Kind Words is a lovely idea poorly executed. It’s not a game so much as an app where you can send a request for messages and get replies. There’s a generic avatar sitting at a desk who does different animations based on whether you’re currently reading a note, writing a response, etc., but it’s decorative more than interactive. Each message is limited to being about a single paragraph long (roughly the length of our new beefed up 280-character tweets). People are encouraged to put out messages requesting encouragement and support for their problems, and to write replies to other people who’ve made requests. Fantastic idea, but I find myself slipping constantly into one of the less helpful things to do in these situations, trying to solve the problem. Deprived of the ability for two-way communication, though, I don’t know what else to do. Normally when having this kind of conversation you want to 1) ask questions and 2) rephrase their concerns back at the person using slightly different language to show that you’re listening and understand. With badly limited space and no way to get a chain of responses going, neither of these is as effective as they would be in regular voice or text chat. Incidentally, you can get a similar service from 7cups.com, except it’s in text chat, which works much better. I find myself keeping Kind Words open in the background for the chill music while just having regular 7 Cups chats. On the other hand, 7 Cups’ efforts to monetize itself always come across as kind of exploitative and sinister. It never stops people mid-chat and demands money from them to continue the conversation, but it does use a lot of gamification tools that feels manipulative.

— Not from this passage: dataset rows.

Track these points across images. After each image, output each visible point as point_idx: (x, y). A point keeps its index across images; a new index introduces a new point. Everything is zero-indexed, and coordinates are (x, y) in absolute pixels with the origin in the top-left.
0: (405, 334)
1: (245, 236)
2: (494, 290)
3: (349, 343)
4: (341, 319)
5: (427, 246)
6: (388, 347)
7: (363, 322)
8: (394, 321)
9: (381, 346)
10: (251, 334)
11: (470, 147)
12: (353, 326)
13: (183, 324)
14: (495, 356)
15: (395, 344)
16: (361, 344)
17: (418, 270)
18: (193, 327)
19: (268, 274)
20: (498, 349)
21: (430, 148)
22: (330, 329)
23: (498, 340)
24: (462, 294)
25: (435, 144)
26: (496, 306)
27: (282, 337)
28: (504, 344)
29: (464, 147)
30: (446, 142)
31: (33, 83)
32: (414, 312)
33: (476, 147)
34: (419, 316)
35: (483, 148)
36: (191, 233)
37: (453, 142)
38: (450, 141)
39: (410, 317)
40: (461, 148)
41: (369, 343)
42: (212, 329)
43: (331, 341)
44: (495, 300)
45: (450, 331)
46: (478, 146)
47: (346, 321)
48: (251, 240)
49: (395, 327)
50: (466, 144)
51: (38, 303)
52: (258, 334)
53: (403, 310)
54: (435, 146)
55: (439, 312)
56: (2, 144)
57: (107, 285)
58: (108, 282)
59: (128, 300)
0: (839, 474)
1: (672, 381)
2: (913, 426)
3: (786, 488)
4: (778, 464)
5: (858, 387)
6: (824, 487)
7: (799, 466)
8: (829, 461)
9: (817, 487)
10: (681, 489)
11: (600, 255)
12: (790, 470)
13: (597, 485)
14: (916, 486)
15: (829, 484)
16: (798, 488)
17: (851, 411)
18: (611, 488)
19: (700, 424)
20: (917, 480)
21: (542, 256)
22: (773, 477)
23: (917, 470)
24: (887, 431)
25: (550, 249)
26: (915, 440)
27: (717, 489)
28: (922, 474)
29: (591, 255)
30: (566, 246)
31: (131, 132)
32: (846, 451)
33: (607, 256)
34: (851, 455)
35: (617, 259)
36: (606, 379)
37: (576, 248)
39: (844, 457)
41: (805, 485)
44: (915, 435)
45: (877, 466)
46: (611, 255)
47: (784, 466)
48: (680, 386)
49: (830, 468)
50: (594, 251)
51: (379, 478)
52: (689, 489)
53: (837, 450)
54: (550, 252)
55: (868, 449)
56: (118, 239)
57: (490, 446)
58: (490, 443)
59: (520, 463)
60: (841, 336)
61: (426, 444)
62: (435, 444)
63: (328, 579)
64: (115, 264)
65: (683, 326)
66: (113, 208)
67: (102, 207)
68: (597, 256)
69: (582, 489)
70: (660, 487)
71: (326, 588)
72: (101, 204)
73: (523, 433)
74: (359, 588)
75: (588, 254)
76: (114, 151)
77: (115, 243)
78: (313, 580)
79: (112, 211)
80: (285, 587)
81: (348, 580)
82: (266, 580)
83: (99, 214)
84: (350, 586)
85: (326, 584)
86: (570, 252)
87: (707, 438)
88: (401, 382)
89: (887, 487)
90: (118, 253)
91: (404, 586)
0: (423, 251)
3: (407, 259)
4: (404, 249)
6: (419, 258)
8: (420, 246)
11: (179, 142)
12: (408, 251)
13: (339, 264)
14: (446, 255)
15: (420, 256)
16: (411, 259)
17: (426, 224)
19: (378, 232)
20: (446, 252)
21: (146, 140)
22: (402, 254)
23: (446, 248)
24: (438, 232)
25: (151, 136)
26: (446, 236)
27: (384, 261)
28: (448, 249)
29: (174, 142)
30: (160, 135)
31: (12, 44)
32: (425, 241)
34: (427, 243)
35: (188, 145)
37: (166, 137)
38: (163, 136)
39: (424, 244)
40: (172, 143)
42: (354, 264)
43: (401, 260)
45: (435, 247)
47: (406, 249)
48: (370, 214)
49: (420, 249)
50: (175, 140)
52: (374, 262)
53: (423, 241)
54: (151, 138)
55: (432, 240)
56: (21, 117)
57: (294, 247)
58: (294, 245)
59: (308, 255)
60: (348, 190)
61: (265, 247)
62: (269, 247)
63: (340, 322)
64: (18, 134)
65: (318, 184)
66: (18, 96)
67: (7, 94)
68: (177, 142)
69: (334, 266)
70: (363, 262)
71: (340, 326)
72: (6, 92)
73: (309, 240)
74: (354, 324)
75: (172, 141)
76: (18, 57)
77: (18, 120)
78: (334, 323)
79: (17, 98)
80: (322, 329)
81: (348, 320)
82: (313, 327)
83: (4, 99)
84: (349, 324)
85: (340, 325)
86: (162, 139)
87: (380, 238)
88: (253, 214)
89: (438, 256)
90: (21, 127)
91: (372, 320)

Moonlighter was apparently a big enough deal to be a headline title. I’d never heard of it, but I wouldn’t be surprised to learn if it had caught on and become at least momentarily famous while I wasn’t looking. It’s got Zelda-esque combat, randomly generated dungeons, and loot that, instead of selling to a shop, you sell from a shop, setting prices yourself and responding to shifts in supply and demand, and making investments into both your own shops and other, specialty shops that can sell you things like weapons and armor or magical enchantments. It’s got a good pace of dungeon crawling at night and then shop managing during the day. I’ve just about mined out the shop management aspect after a little less than an hour of gameplay, which means either this game is about to hit me with a curve ball to keep things interesting or it’s actually a shallow prototype that’s got the foundation of really good mechanics but fails to keep things interesting long enough to get anywhere near that mythical fifth dungeon. If guess-and-checking prices until you hit upon the one that people like best is all the shop end of the game has going for it, then I’d rather I just have a regular shop to sell my goods to so I can focus on the dungeon crawling, but we’ll see if things get deeper as I go on.

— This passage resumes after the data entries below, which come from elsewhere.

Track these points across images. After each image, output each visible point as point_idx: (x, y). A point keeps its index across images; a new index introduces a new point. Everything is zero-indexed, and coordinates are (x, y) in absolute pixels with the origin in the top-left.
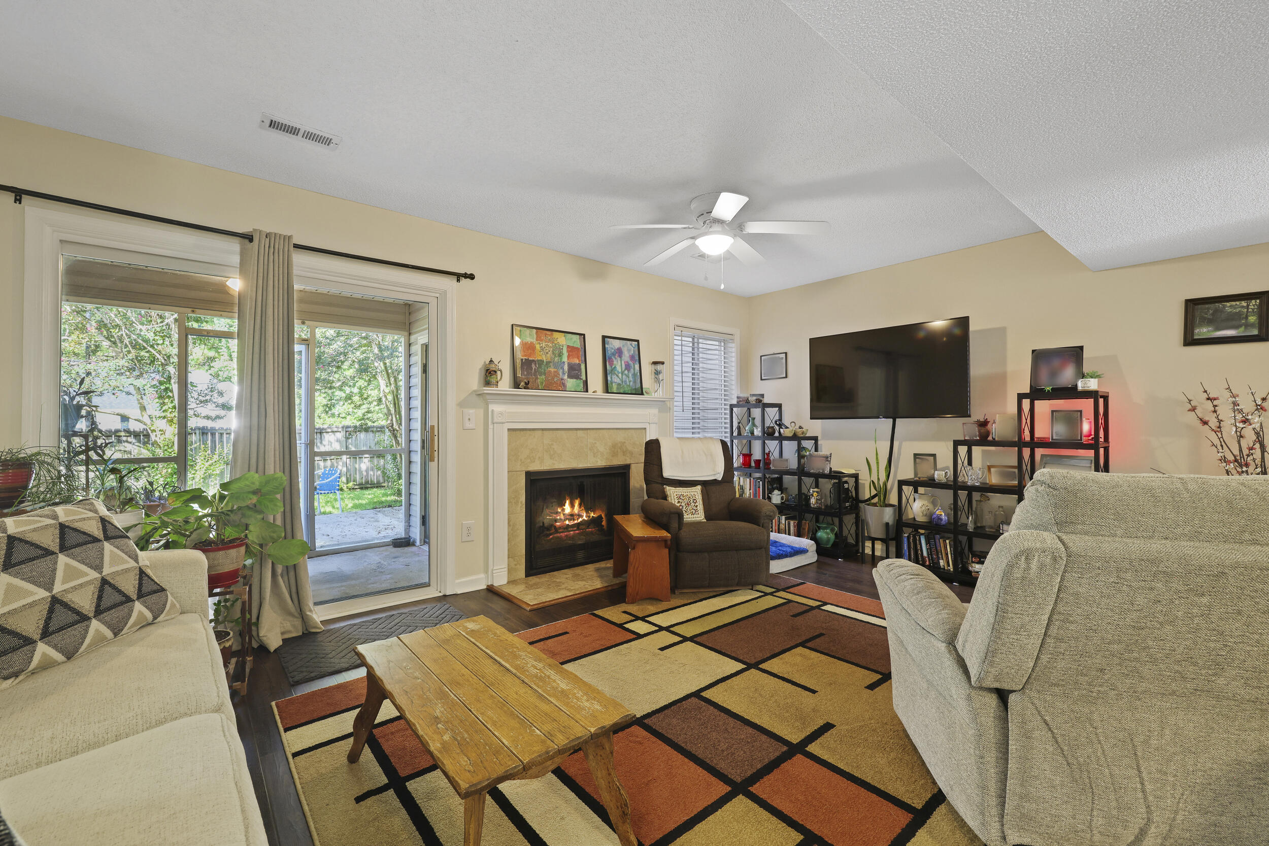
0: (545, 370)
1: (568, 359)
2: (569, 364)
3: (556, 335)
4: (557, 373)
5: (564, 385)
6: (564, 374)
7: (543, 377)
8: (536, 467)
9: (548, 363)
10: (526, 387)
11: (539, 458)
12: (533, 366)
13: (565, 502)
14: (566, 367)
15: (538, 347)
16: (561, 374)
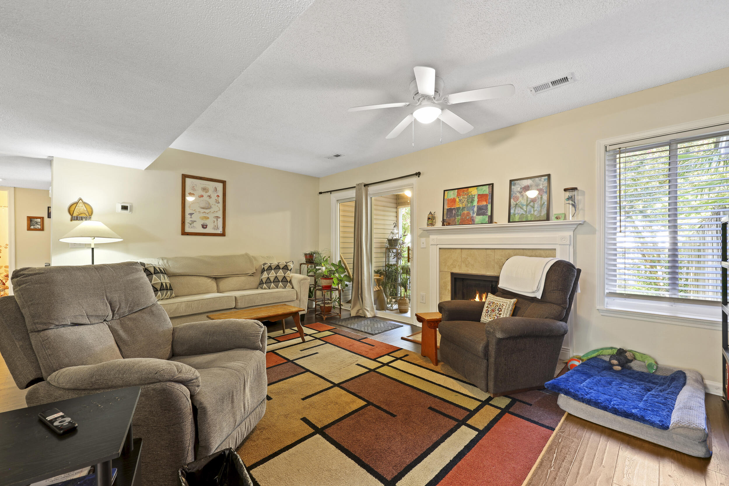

I haven’t tried Mechanicus, Love is Dead, or Nairi: Tower of Shirin yet, and will probably spit out another blog post when I do. These game review posts actually take longer than a book review post, but they don’t require me to commit to seeing a particular book all the way through, so as long as I’m still trying to unbury myself from my Kickstarter workload, we’ll probably be seeing more of them. On a related note, I may end up dropping Spider-Man and Philosophy halfway through to jump back into some regular fiction. I feel kind of glutted on non-fiction lately and I’m hoping I’ll have an easier time getting content out if it’s focused on fiction again. Not sure what I’ll read, but there was a Humble Book Bundle I grabbed recently and I’ll probably stick my nose into one of those.